The Federal Energy Regulatory Commission staff has made headway in narrowing the list of “energy affiliates” that would be subject to the broader standards of conduct that are being considered for natural gas pipeline and electric transmission providers and their sister companies, said an official with a major pipeline group. But she believes the list of potentially affected affiliates still is far too expansive.

“I like the changes that staff proposed. But I still think there needs to be a narrower definition” for “energy affiliates” in the final rule regulating the behavior of regulated transmission providers and their affiliates, said Joan Dreskin, vice president and counsel for the Interstate Natural Gas Association of America (INGAA).

Under a NOPR issued in September 2001, FERC proposed restricting the business contacts between monopoly gas pipeline and electric transmission providers and all of their energy affiliates. This action would significantly broaden existing regulations that limit only contacts between pipeline/transmission providers and their marketing and sales affiliates. The Commission goal is to close any loopholes in current regulations that allow pipeline and transmission providers to give their affiliates undue preference in the market or preferential access to information.

In its proposed rule, FERC defined “much, much broader” the types of energy affiliates that could be subject to the standards of conduct. However, staff in a recent analysis proposed streamlining the list of “energy affiliates” that would be potentially affected. It agreed three types of affiliates should be exempted: regulated transmission affiliates of pipeline and transmission providers, holding or service companies that don’t engage in transmission transactions in the U.S. energy market, and foreign affiliates that don’t participate in the U.S. energy market.

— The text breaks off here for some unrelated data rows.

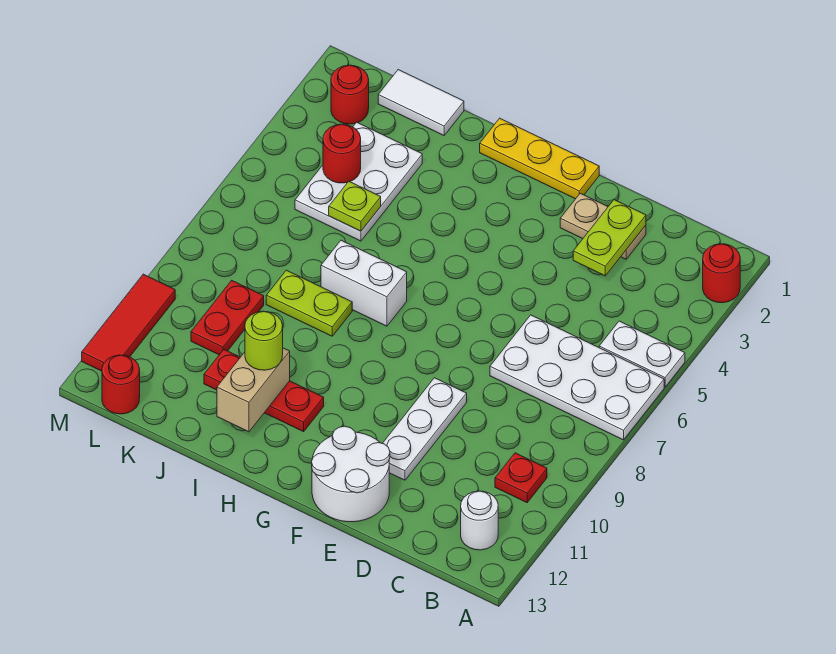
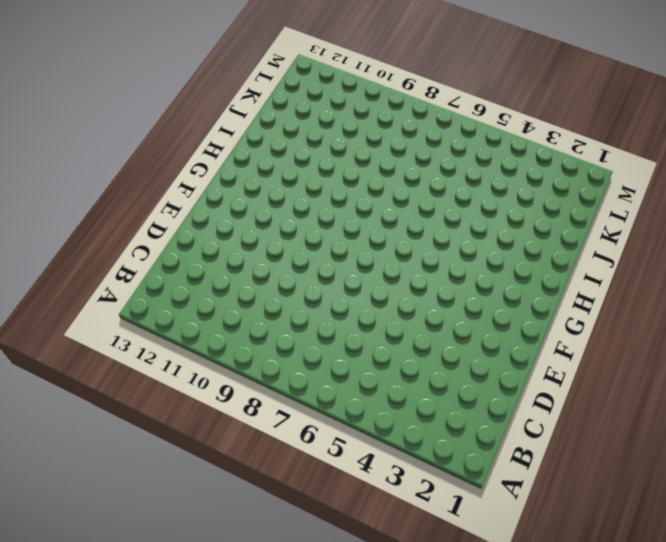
none -> red round brick A2 level 1
none -> white plate A5:B5 level 1
none -> white plate A6:D7 level 1

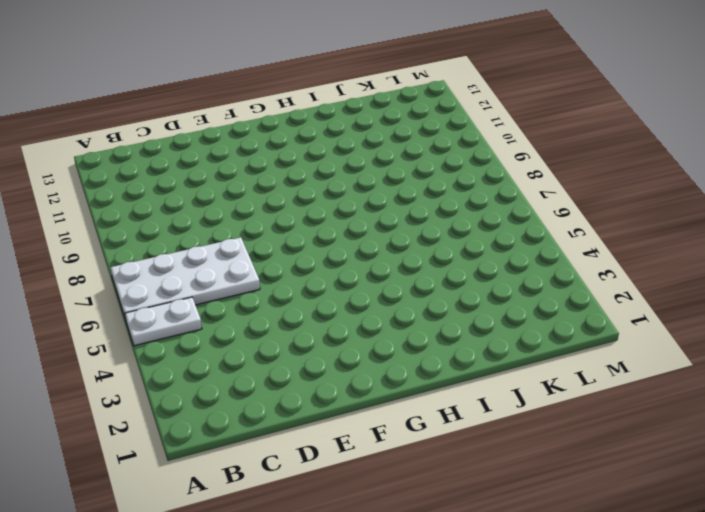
none -> red round brick A2 level 1
none -> red plate B10 level 1
none -> white round brick B12 level 1

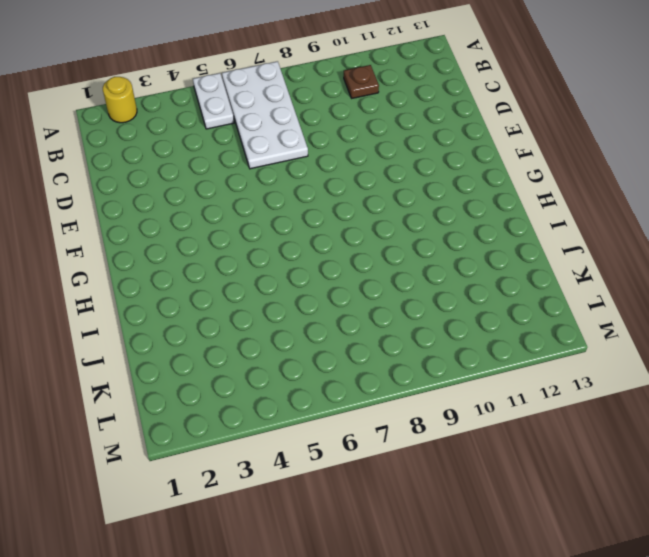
yellow round brick A2 level 1 -> red round brick A2 level 1
brown plate B10 level 1 -> red plate B10 level 1
none -> white round brick B12 level 1
none -> tan plate D2:E2 level 1
none -> white plate E9:E11 level 1

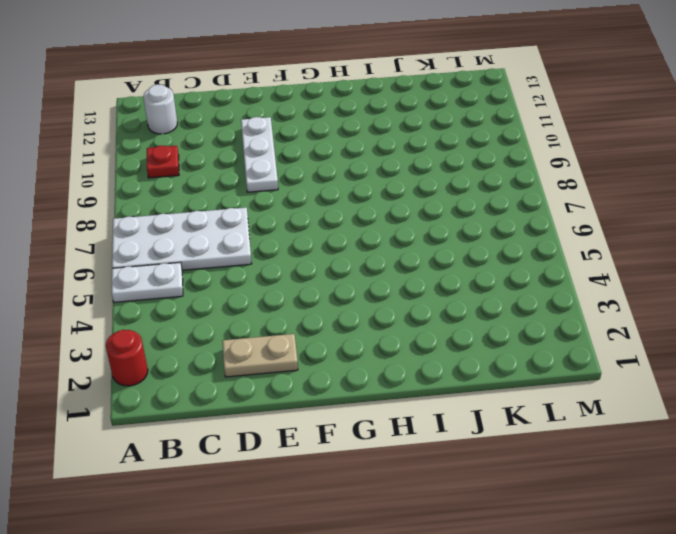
none -> white round brick E12:F13 level 1
none -> yellow plate F1:H1 level 1
none -> white brick H7:I7 level 1

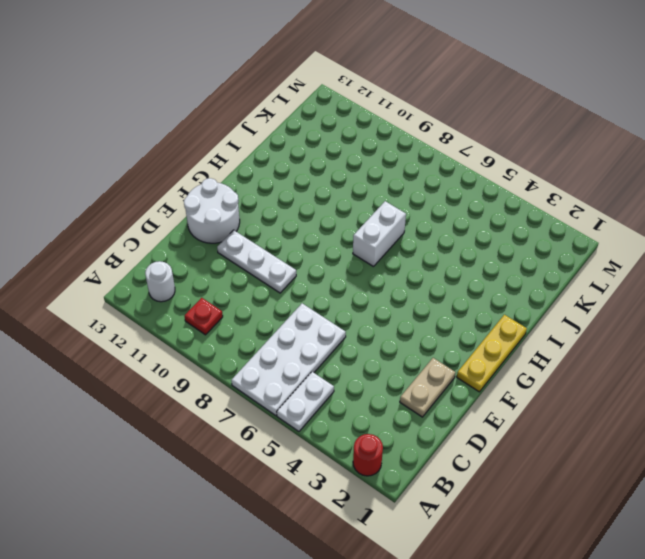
none -> red plate H11:J11 level 1
none -> lime plate I8:J8 level 1
none -> white tile J1:K1 level 1

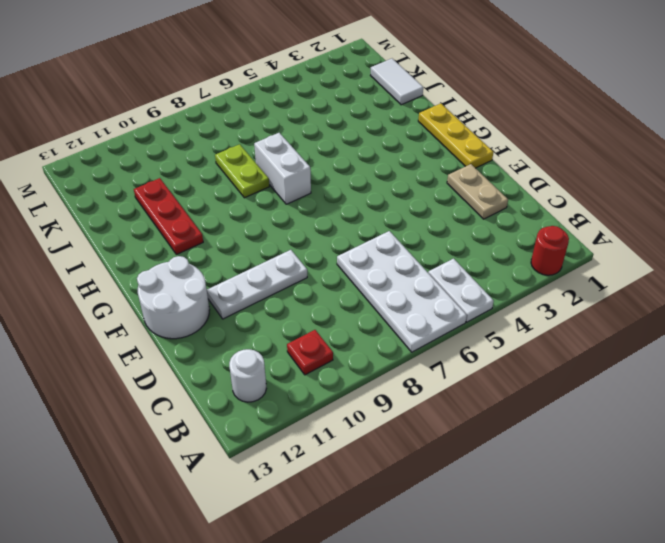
none -> white plate J3:K5 level 1
none -> red plate K9:K10 level 1
none -> red round brick L2 level 1

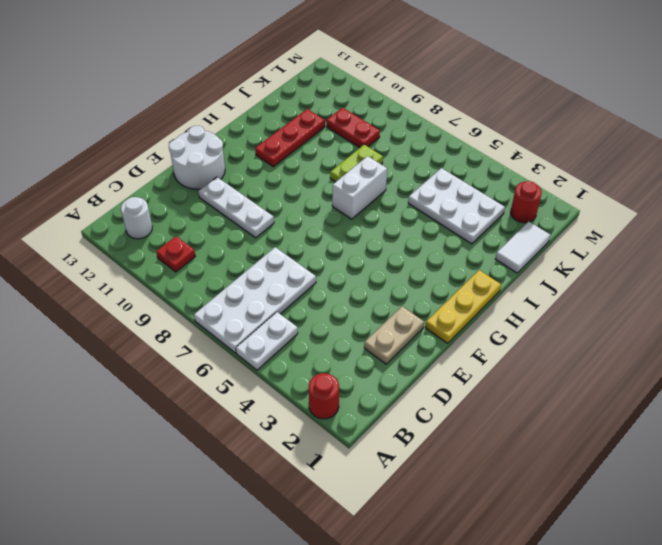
none -> red round brick L13 level 1
none -> red tile M10:M12 level 1
none -> lime plate D2:D3 level 2

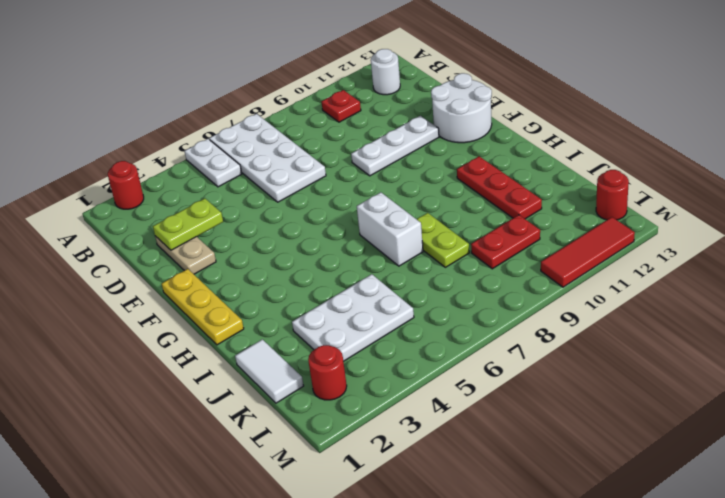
none -> tan brick I11:I12 level 2
none -> lime plate J5 level 2
none -> red round brick K4 level 2

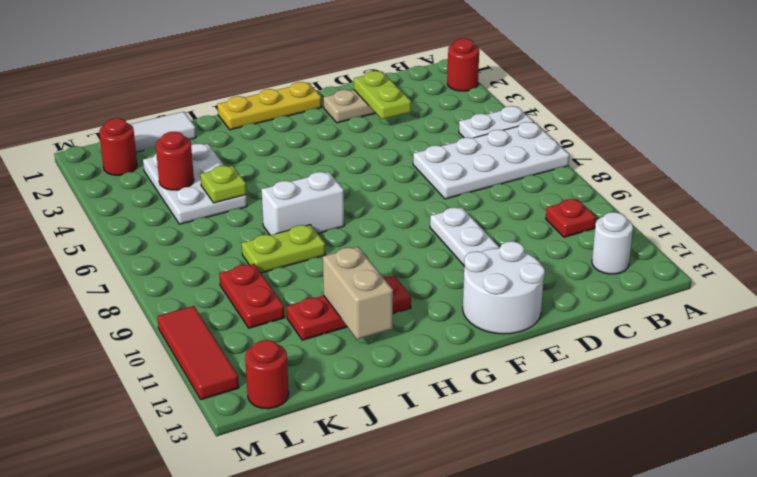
none -> lime round brick I11 level 3

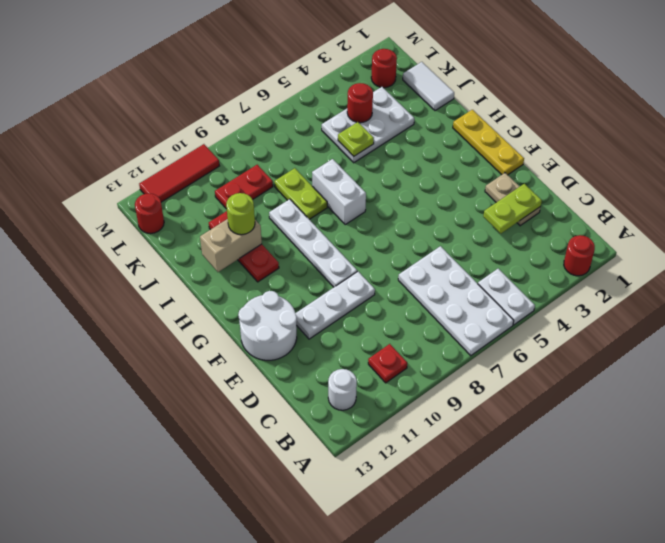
white plate F9:I9 level 1 -> none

In addition, staff supported allowing pipeline/transmission providers to share services with their information technology staffs, which Dreskin called a “positive” development. “It’s clear that staff did a careful analysis” of the energy industry’s comments on FERC’s proposed rule.

“We think it’s very, very positive that FERC opted to take this approach” to fine-tune the category of “energy affiliates” that would be subject to a final rule on standards of conduct, she told NGI. Still, she said INGAA believes there’s room for further adjustments. “We do not think it’s appropriate to [make] processors, producers, gatherers and LDCs” bound to the standards being considered, as the Commission proposes.

More importantly, “this [staff] paper does not strengthen in anyway FERC’s original analysis of why [it] needed to strengthen its current” Order 497 standards, Dreskin noted. That order restricted communications only between pipeline providers and their marketing affiliates.

In addition to further streamlining the category of “energy affiliates,” Dreskin said INGAA wants a rule that is “workable and clear, so compliance is easy to understand,” and doesn’t create “unintended inefficiencies unrelated to market power.” The affiliates of pipeline and transmission providers “want to make sure that the rule does not put them at a competitive disadvantage.”